«Отцовская вермишель» оказалась фигурой речи и идеей – рецептом, как смешать искусство и жизнь. В «Западне» изображена не только мать Лантье, но и его отец. Огюст Лантье носит характерную черную фетровую шляпу. Он невысокого роста, смуглый, красивый. Он любит поесть, хотя отнюдь не гурман. У него есть фирменное блюдо. «Любимейшим блюдом Лантье был суп из вермишели, чрезвычайно густой. В этот суп он вливал полбутылки прованского масла. Только он, да еще Жервеза и могли есть этот суп; остальные, коренные парижане, отважившись однажды попробовать его, поплатились жестоким расстройством желудка». Суп, как и кушак, – не случайные атрибуты. Провансальцы способны переварить родное масло, парижане – нет. «Заварить кашу» можно и на обычной кухне. Некоторых этот процесс увлекает. Через год с небольшим после выхода романа Сезанн писал Золя из Эстака: «Я получил твое письмо как раз в ту минуту, когда готовил суп из вермишели с оливковым маслом, любимое блюдо Лантье»{334}. Отцовская вермишель превратилась в шутку, понятную только им двоим. Упоминание Клода Лантье лишний раз подтверждает, что Сезанн легко узнавал и принимал свои вымышленные «я» вместе с их семействами. И даже заимствовал у них рецепты.

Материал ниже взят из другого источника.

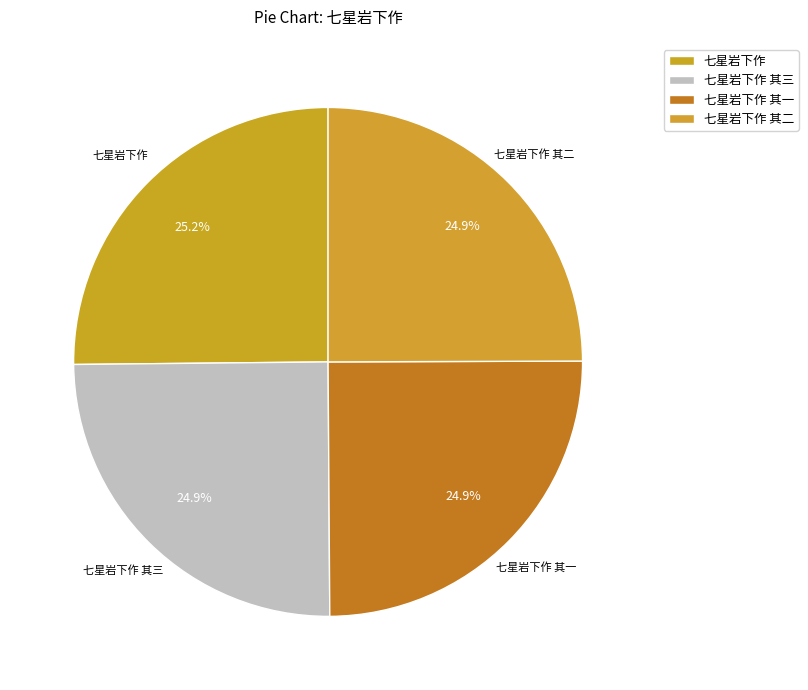

Is there a majority slice in this chart?

No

На самом деле ни Гомар, ни Ньюверкерке не победили Сезанна. Для Салона 1870 года он готовил нечто совершенно новое. В тот памятный год он представил большую лежащую обнаженную (картина утрачена, предположительно уничтожена), подозрительно похожую на постаревшую Олимпию, – настоящий вызов! Видимо, некоторое время картина принадлежала Гогену, страстному коллекционеру и подражателю Сезанна, который мог приобрести ее у хозяина лавки художественных принадлежностей, приторговывавшего картинами, – «Папаши» Жюльена Танги, героического персонажа, который на свой скромный лад морально поддерживал терпящего нападки художника и служил ему реальной опорой. Коллекция Гогена стала ядром выставки импрессионистов в Копенгагене в 1889 году. По этому случаю один датский критик высказался о лежащей обнаженной Сезанна:
Большое полотно с фигурой пожилой обнаженной женщины, которая у Сезанна превосходит натуральную величину, не было представлено на выставке из уважения к высокой нравственности жителей Копенгагена. Не сказать, что вещь эта чем-то привлекательна или особо хороша, так что ее отсутствие – не потеря. На ослепительно-белых простынях немолодая женщина демонстрирует увядшие следы своих былых прелестей, сжимая в руке сложенный веер; выцветшая алая драпировка брошена на стул; в углу на черной стене висит миниатюра, в которой безошибочно узнается оригинал «эпинальской картинки» [так назывались пользовавшиеся популярностью печатные листы с яркими иллюстрациями]. Фигура написана красками, напоминающими осадок прокисшего кларета, светлые участки – белые, как мел; общая гамма картины не более привлекательна, чем изображенное на ней существо. Привлекает в этой живописи только мазок, который своей яростной энергией и резкими вихреобразными очертаниями стремится передать величие и силу руки художника… как у Франца Хальса… и у многих старых испанских мастеров. Прообраз картины ясен. И гамма, и трактовка следуют образцу Мане, как в его собственных работах прослеживаются… черты Риберы, Эль Греко и Гойи{335}.
Рукой истинного мастера написано и другое предложенное Сезанном полотно: «Портрет художника Ашиля Амперера» (цв. ил. 23), самая дерзкая вещь, когда-либо выходившая из его мастерской.